Home Prices Have Risen Rapidly in Rural Vacation Areas
Home prices rose at an unprecedented pace following the start of the pandemic. In prior research, we showed how home price growth over this period was especially rapid in more outlying areas of the US, including in rural counties. In a new working paper building on this analysis, we examine what kinds of rural communities saw the greatest price appreciation. Using data on home values in non-metro counties, we find that prices in rural areas increased 36.1 percent between March 2020 and March 2023, doubling the rate of appreciation in the three years preceding the pandemic. But in counties with a high share of vacation and second homes—places that often have high natural amenity values and strong tourism industries—prices rose an even faster 46.8 percent.
The substantial growth in home prices has been driven in large part by an influx of people to rural areas. The proliferation of remote work during the pandemic allowed workers to move further from their place of employment. As a result, net domestic migration—an important driver of housing demand—turned positive in non-metro counties for the first time in at least a decade. Before the pandemic, from 2017 to 2019, rural areas saw a net loss of 77,900 residents. But from 2021 to 2023, that trend flipped dramatically, with rural communities gaining a net 540,400 people.

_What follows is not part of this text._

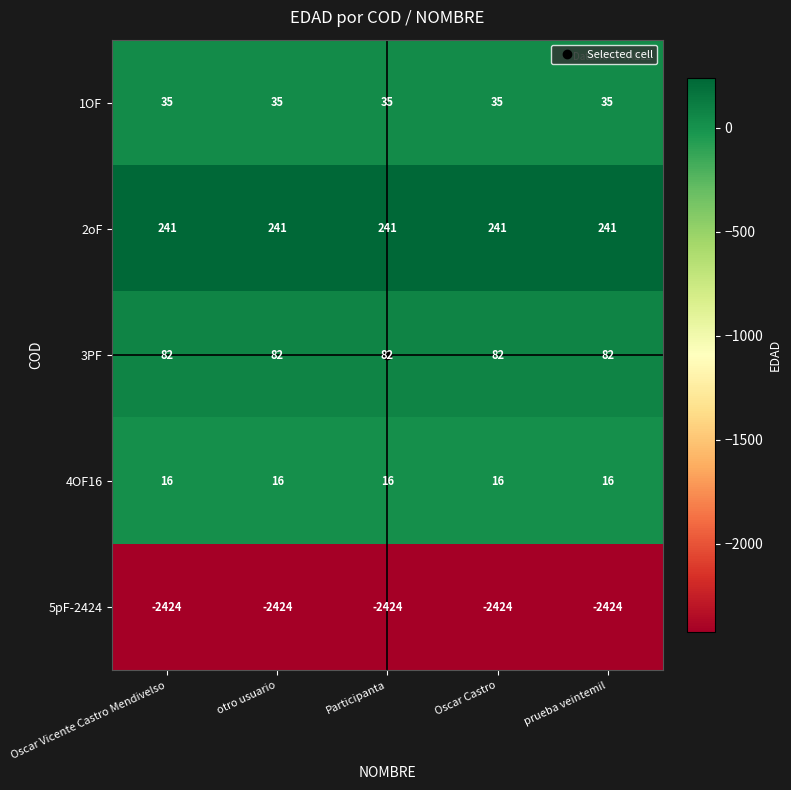

The 4OF16 series shows 24 at otro usuario. True or false?

False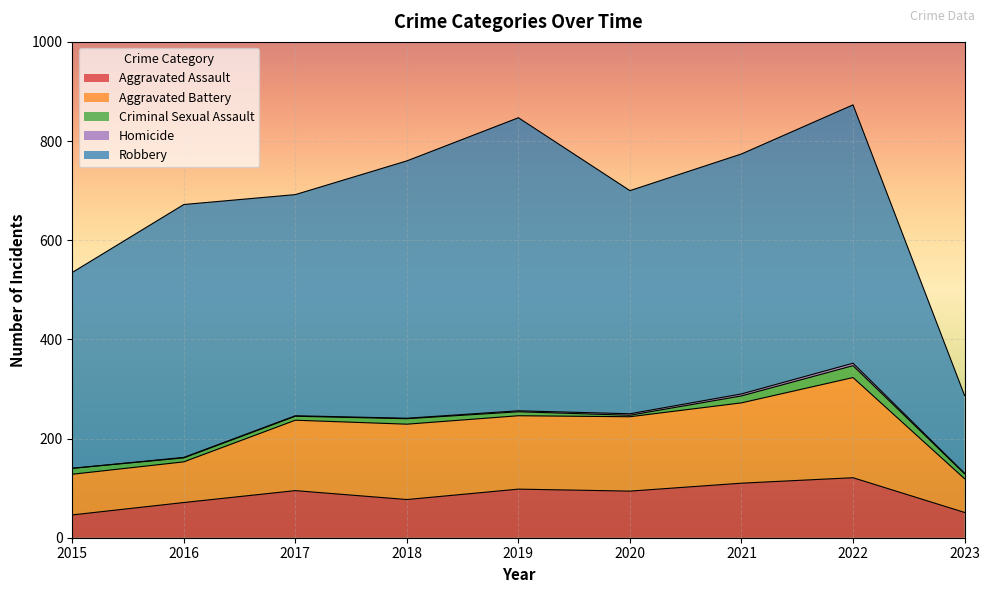

True or false: Homicide has a value of 6 at 2021.

False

As a result, home prices rose exceedingly quickly in rural areas across the country. And prices appreciated especially sharply in rural counties of the West and Northeast. In the three years following the start of the pandemic, typical home values rose 40.7 percent on average in non-metro counties in the West and 40.5 percent in non-metro counties in the Northeast (Figure 1). Prices also rose substantially in the rural South (35.5 percent) and Midwest (31.4 percent). By comparison, home price growth was more modest in every region during the pre-pandemic period, ranging from 13.6 percent in the Northeast to 20.9 percent in the West.
Figure 1: Rural Home Prices Have Risen Rapidly in Every Region
Sources: Author tabulations of Zillow Home Value Index; US Census Bureau, 2019 American Community Survey 5-Year Estimates.
Net domestic migration was especially strong in vacation counties, where more than one-fifth of the housing stock is vacant for seasonal or occasional use. Vacation counties represent about 14 percent of non-metro counties in our sample and are especially common around the Great Lakes in the upper Midwest, in mountain communities in the Northeast and Mountain West, and near beach towns along the East and West Coast. In these counties, home values rose an astounding 46.8 percent from March 2020 to March 2023, up from 17.4 percent in the three years preceding the pandemic. In rural vacation counties, home prices rose more rapidly in every region (Figure 2). In the three years following the pandemic, home prices rose 51.1 percent in vacation counties in the West, 50.9 percent in the Northeast, 47.5 percent in the South, and 37.4 percent in the Midwest.
Figure 2: In Rural Areas, Prices Rose Faster in Vacation Counties Across All Regions
Note: Data are for non-metro areas only. Vacation counties have more than 20 percent of the housing stock vacant and available for seasonal, recreational, or occasional use.
Sources: Author tabulations of Zillow Home Value Index; US Census Bureau, 2019 American Community Survey 5-Year Estimates.
In the paper, we also report on the kinds of rural areas that had the strongest price appreciation in the aftermath of the pandemic, looking especially at important indicators of rurality and urbanization. In regression models, we confirm the rapid price appreciation in vacation counties, while also showing home prices rose modestly more in counties adjacent to metro areas, with lower densities, and with smaller urban populations.
Vacation areas with strong tourism industries often rely on seasonal, low-wage service workers. For these workers and many existing households, rising housing costs and the limited supply of housing can be a particular strain made worse by strong domestic migration. Additional public support could address the immediate needs of these residents including property tax abatements, housing vouchers, first-time homebuyer assistance, and other forms of housing and non-housing assistance targeting lower-income households. Moreover, rural housing markets present unique obstacles to homebuilders—from high infrastructure development costs to a limited construction workforce—even as the need to build additional homes increases. If domestic migration trends persist and more people continue to flow into rural areas, the need to produce both market-rate housing and more affordable housing types, such as manufactured homes, at scale in rural places will only become more pressing.